В том языке, на котором Шевек говорил, в единственном, который он знал, не было собственнических терминов для обозначения полового акта. На правийском языке, если бы мужчина сказал, что он «имел» женщину, это было бы лишено смысла. Слово, по значению наиболее близкое к глаголу «е… ть» и так же, как он, применяемое как ругательство, имеет узкий смысл: оно означает «изнасиловать». Обычный глагол употребляется только с подлежащим во множественном числе и может быть переведен только нейтральным словом, например, «совокупляться». Он означает действие, совершаемое двумя людьми, а не то, что делает или имеет один человек. Такие словесные рамки — как и любые другие — не могут вместить всю полноту опыта, и Шевек сознавал, что какая-то область упущена, хотя он не понимал, какая именно. Конечно, в некоторые из этих залитых звездным светом ночей в Пыли он чувствовал, что владеет Бэшун, обладает ею. А она думала, что владеет им. Но они оба ошибались; и Бэшун, несмотря на свою сентиментальность, знала это; она, улыбнувшись, наконец, поцеловала его на прощание и отпустила. Его собственное тело испытало первый, потрясающий взрыв взрослой сексуальной страсти; это действительно владело им — и ею. Но с этим было покончено. Это случилось и прошло. И больше никогда (так думал он в восемнадцать лет, сидя с случайным попутчиком на грузовой автостанции в Оловянных рудах в полночь над стаканом липкого фруктового напитка, дожидаясь, чтобы кто-нибудь из уходящей на север автоколонны подвез его) не повторится. Многое еще случится, но второй раз он не даст застать себя врасплох, сбить с ног, победить. В поражении, в капитуляции была своя прелесть. Самой Бэшун, кроме этого, может быть, и вообще никакой другой радости не нужно. Да и зачем ей? Ведь это она, в своей свободе, освободила и его.

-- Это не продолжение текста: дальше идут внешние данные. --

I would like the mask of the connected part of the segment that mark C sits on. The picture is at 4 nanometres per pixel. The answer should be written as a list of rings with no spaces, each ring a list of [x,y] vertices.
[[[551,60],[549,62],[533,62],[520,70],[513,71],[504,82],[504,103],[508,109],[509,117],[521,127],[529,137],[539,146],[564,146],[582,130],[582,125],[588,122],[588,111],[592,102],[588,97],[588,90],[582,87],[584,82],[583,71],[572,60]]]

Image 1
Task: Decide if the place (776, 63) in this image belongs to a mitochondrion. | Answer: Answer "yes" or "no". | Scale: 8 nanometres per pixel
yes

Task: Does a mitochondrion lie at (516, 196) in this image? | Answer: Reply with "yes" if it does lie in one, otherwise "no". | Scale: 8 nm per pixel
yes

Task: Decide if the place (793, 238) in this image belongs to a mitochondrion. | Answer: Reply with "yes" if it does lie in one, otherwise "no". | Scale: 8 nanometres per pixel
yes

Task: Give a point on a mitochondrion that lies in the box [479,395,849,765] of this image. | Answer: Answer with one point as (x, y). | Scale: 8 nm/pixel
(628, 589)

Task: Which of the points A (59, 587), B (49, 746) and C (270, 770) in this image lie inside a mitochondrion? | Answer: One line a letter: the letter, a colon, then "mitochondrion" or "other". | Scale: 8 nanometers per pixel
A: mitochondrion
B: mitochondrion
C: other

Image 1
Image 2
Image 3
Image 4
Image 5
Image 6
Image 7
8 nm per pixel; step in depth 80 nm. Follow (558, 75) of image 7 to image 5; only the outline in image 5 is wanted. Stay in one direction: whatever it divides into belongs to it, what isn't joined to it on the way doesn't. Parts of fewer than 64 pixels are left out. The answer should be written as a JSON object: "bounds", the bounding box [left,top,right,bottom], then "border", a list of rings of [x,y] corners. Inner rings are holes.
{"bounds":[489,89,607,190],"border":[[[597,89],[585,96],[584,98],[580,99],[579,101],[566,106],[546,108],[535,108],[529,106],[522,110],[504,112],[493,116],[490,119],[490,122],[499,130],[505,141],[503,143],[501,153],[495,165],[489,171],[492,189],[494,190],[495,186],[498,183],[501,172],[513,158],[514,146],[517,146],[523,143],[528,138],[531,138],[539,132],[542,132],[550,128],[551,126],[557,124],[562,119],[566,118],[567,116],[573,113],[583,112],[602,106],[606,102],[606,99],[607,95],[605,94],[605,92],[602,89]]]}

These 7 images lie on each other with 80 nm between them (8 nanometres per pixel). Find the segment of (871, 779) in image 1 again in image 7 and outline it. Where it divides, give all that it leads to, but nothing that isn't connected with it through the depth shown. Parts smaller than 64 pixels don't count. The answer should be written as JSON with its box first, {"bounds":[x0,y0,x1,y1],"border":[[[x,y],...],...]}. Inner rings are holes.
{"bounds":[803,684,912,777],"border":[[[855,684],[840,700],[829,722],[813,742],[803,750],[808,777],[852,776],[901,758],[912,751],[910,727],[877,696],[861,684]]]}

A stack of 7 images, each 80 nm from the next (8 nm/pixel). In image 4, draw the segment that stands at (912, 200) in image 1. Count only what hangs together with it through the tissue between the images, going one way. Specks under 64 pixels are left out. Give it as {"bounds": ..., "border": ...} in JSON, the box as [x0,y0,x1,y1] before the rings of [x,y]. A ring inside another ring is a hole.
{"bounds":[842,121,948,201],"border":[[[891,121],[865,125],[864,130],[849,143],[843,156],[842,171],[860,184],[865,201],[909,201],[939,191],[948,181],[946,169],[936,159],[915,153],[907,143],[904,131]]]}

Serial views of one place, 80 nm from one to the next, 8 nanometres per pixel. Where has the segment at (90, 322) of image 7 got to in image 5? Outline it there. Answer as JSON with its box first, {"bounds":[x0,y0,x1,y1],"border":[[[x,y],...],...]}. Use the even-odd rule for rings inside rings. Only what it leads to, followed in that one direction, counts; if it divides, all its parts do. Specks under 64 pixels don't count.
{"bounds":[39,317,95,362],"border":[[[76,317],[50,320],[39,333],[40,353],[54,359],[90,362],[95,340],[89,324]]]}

— Знаешь, я не согласен, — сказал он унылому Вокепу, агрохимику, ехавшему в Аббенай. — Я думаю, что мужчинам большей частью приходится учиться быть анархистами. А женщинам этому учиться не приходится.

Вокеп угрюмо покачал головой.

— Это все дети, — сказал он. — То, что они детей рожают. Это их делает собственницами. Они вцепляются и не отпускают. — Он вздохнул. — Тут, брат, правило одно — во-время смотаться. Никогда не допускай, чтобы тобой завладели.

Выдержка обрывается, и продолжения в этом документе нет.